┌─ Quoted passage
IV. Jupiter, the Bringer of Jollity

Jupiter, king of the Gods, takes on a proper British sensibility as the largest planet. It imparts "an abundance of life and vitality," writes Leo. It also requires the most pages of the score with various themes and motives related to the first three notes. The opening string flurry propels the 7-minute movement into a gaseous atmosphere of hydrogen and helium. The first tune in the horns echo the rhythms of Stravinsky, from the Firebird's "Infernal Dance." The second big horn tune, a balletic waltz, gives new meaning to spacewalks, a celestial Sauté. Jupiter's iconic giant eye resides in the English-branded tune of the Andante maestoso. First sounding with strings, national joy is baked into the sound of English hymnody with a dash of Vaughn-Williams. In 1921, Holst set the tune to "I vow to thee, my country" after a poem by Sir Cecil Spring Rice, and it has since become a British patriotic hymn.

V. Saturn, the Bringer of Old Age

Leo describes Saturn's effect as making "the progress through life slow and steady," and was Holst's personal favorite. At 9-minutes, the desolate movement is the longest, bringing the gravity of knowledge in its slow breathing melodies, majesty in its profound statements, and passages of time in the trance-like ostinatos. Most of the work is a recurring pattern of alternating step-wise notes, sometimes split between groups (hocket). Holst was senior to Stravinsky by eight years, and this music has a kindred spirit to the younger's Rite of Spring (Introduction to the Exalted Sacrifice), a tip of the hat of sorts to both men entering their middle-aged years. Flutes and harp begin and end the movement, an image of Saturn's rings coming into full view; they recede into the vastness of space, the music floating further away.

VI. Uranus, the Magician

Where The Sorceress Apprentice (1897) of Paul Dukas channeled the enchanted brooms of a student's spell gone haywire, Neptune's magician is the headmaster warlock. The 6-minute spell-binder begins with the blast of four notes in the brass. These charmed tones are sprinkled throughout the movement and take on a life of their own, spawning ghosts. Leo writes, "Uranus will incline its subjects towards the metaphysical and occult side of life, producing eccentric, strange and erratic reactions." The scherzo buoyantly trods with three bassoons. Holst builds up the infectious rhythm with thrilling crescendos that bring the beat to near collapse. At the midsection, trombones take the central theme. The presence of Dukas is strongly felt; the master wizard unmasked. The music takes on a volatile transformation, a cosmic carnival, a parade Uranian phantoms. Near the end, a stupendous organ glissando freezes the music to a sub-zero halt, the ice giant put to sleep. Remnants of charmed activity still glow and sparkle, but the journey continues to the far end of the solar system.
└─
┌─ Excerpted data
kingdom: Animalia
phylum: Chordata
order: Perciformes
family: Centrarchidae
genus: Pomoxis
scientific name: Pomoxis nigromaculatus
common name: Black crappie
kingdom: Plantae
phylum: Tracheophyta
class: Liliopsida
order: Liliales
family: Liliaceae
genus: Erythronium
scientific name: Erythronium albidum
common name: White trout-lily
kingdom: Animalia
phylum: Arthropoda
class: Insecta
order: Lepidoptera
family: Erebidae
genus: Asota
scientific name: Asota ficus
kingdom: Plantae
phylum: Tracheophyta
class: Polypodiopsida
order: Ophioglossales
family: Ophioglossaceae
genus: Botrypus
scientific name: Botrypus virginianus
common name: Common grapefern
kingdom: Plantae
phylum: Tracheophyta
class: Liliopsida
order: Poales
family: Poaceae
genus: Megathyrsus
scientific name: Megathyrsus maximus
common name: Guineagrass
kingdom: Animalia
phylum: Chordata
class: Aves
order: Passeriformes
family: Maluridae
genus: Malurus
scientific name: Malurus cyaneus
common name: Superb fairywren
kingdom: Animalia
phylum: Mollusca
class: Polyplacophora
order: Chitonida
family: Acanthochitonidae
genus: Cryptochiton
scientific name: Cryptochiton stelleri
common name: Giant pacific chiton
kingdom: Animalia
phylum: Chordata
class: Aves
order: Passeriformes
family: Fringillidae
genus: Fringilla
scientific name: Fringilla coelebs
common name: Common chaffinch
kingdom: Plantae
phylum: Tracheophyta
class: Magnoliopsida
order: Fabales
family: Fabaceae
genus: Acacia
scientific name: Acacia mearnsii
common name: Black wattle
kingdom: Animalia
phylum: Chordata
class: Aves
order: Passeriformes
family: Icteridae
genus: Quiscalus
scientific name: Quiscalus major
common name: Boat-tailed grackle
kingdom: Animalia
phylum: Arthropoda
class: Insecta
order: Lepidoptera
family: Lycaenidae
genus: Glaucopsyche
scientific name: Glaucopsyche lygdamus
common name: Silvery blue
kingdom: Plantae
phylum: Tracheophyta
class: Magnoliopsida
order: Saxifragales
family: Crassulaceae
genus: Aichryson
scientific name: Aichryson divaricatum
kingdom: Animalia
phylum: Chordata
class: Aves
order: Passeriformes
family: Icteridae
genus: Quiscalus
└─
> [Tasks to perform]:
[a] According to the notes on the Jupiter, Saturn and Uranus movements, how did the Andante maestoso tune from Jupiter come to be a British patriotic hymn?
[b] Carry the notes on the Jupiter, Saturn and Uranus movements onward from their final sentence.

> [Answers for the exercise]:
[a] In 1921, Holst set the tune to "I vow to thee, my country," after a poem by Sir Cecil Spring Rice. That setting has since become a British patriotic hymn.

[b]
VII. Neptune, the Mystic

On the furthest planet, silence is golden, the music never goes above a pianissimo dynamic. Holst wanted to depict the wonders of space, the mysteries it presented, and the cosmic questions that may forever go unanswered. The low, breathy flutes are the first to speak, and there's still magic leftover in this tiny tune; Neptune is another ice giant. Schoenberg’s influence is strong in the ensuing music of tones, chords, and harp arpeggios. A conventional melody is missing, but a melody of sound color, Klangfarbenmelodie, takes orbit. With present ears, the hushed brass polychords may remind of a fictional planet, Tatooine. At the planet’s core, the sound of a hidden female chorus (played by synthesizer) enters seamlessly as an Oort cloud, wordless and hovering on a high G5. The music slowly fades into the great unknown, passing beyond the boundaries of the solar system with two chords in repetition. Holst instructs of the last measure: "this bar to be repeated until the sound is lost in the distance."

Gustav Holst was born on September 21, 1874, in Cheltenham, Gloucestershire, England, and died on May 25, 1934, in London.